- _Prompt 1_: Retype every line of the point-tracking rows below exactly, but leave out the picture lines.

• • • •

Seeing yourself reflected in a writer’s incisive, witty, and weird ideas feels nothing short of miraculous, especially if you have ever felt excluded from mainstream definitions of what a writer or thinker should be. If you’re anything like me, these discoveries happen almost exclusively thanks to independent presses, zines passed hand to hand, or blogs tirelessly updated by invisible, benevolent editors who seem like guardian angels. Landing in your lap, this kind of writing quickly becomes a lifeline, a confirmation that our poetics, our philosophies, our criticism—that we, as thinking people—all belong and have something vital to say.
Starting in 2014, Weird Sister has offered its readers a space full of pieces that reframe canonical literature, question the categories enforced by mainstream publishing, and recommend the best writing that you have never heard of. Reading it feels like receiving an essay collection assembled by a close friend or your ideal mentor.

• • • •

- _Prompt 2_:
Answer these questions from the Weird Sister passage above:
(a) In what year did Weird Sister start?
(b) What does reading Weird Sister feel like, according to the passage?
(c) Through what does the writer say such discoveries happen almost exclusively?

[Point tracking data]
• • • •

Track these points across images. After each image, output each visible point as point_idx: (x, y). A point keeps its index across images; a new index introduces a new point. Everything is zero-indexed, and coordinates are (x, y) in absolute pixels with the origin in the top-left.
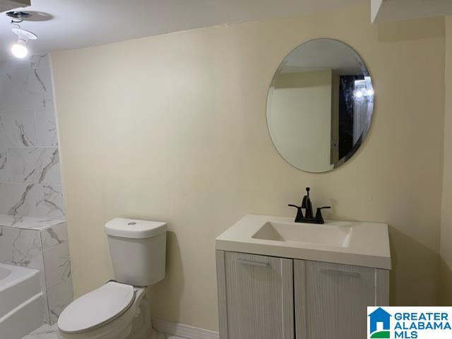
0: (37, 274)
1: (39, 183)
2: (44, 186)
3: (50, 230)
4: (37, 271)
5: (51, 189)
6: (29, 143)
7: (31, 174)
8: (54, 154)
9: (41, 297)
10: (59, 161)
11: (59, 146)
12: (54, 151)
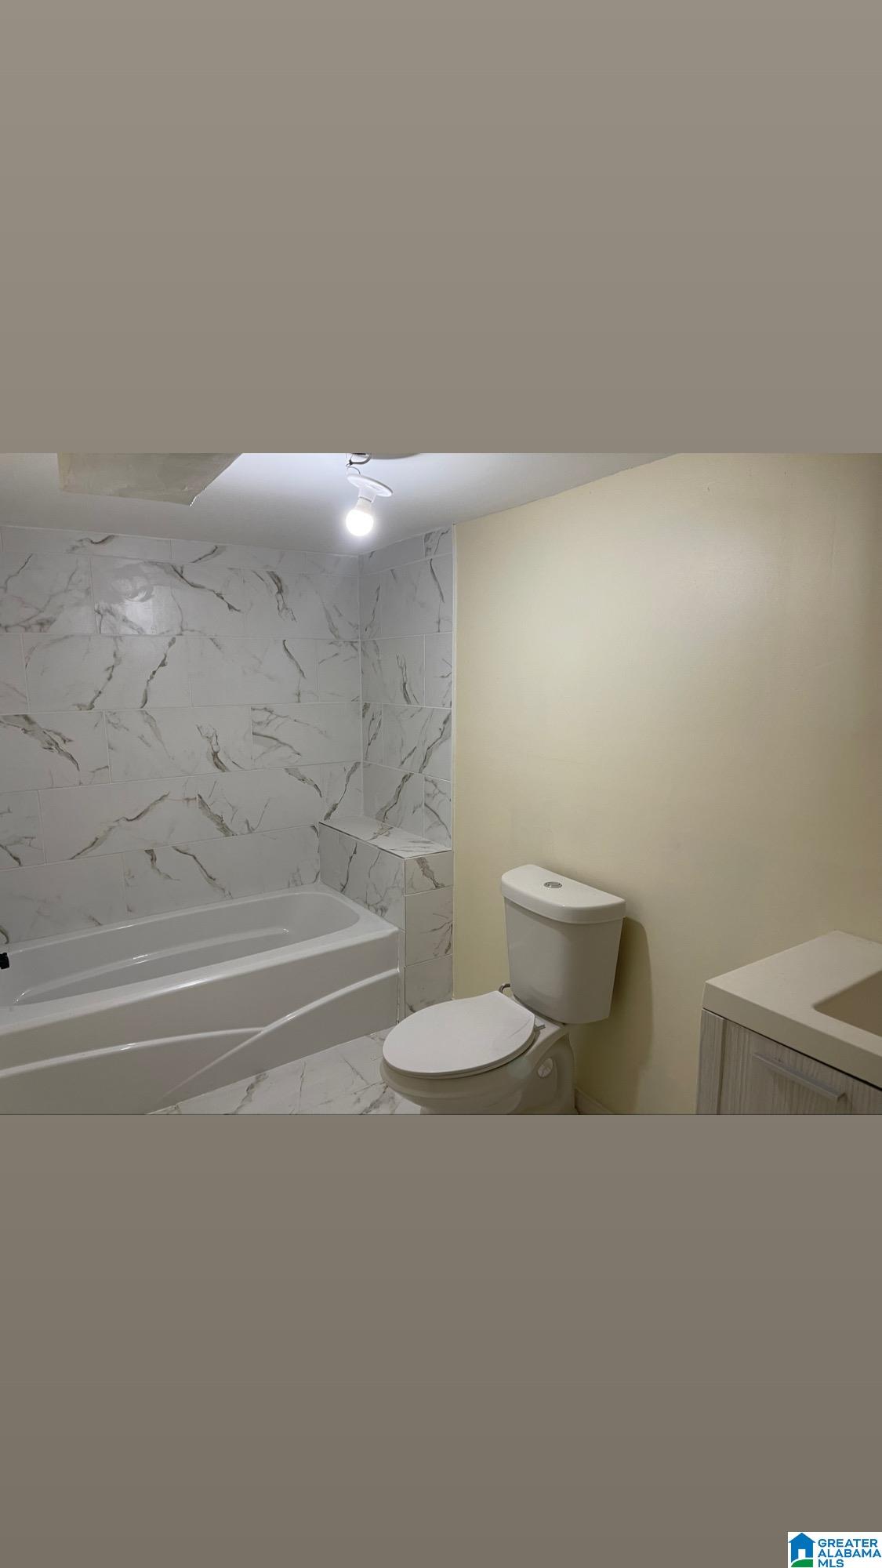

• • • •

- _Answer section 1_:
Track these points across images. After each image, output each visible point as point_idx: (x, y). A point keeps its index across images; a new index introduces a new point. Everything is zero-indexed, and coordinates are (x, y) in absolute pixels with the origin in the top-left.
0: (37, 274)
1: (39, 183)
2: (44, 186)
3: (50, 230)
4: (37, 271)
5: (51, 189)
6: (29, 143)
7: (31, 174)
8: (54, 154)
9: (41, 297)
10: (59, 161)
11: (59, 146)
12: (54, 151)

- _Answer section 2_:
(a) 2014
(b) It feels like receiving an essay collection assembled by a close friend or your ideal mentor.
(c) Through independent presses, zines passed hand to hand, or blogs tirelessly updated by invisible, benevolent editors.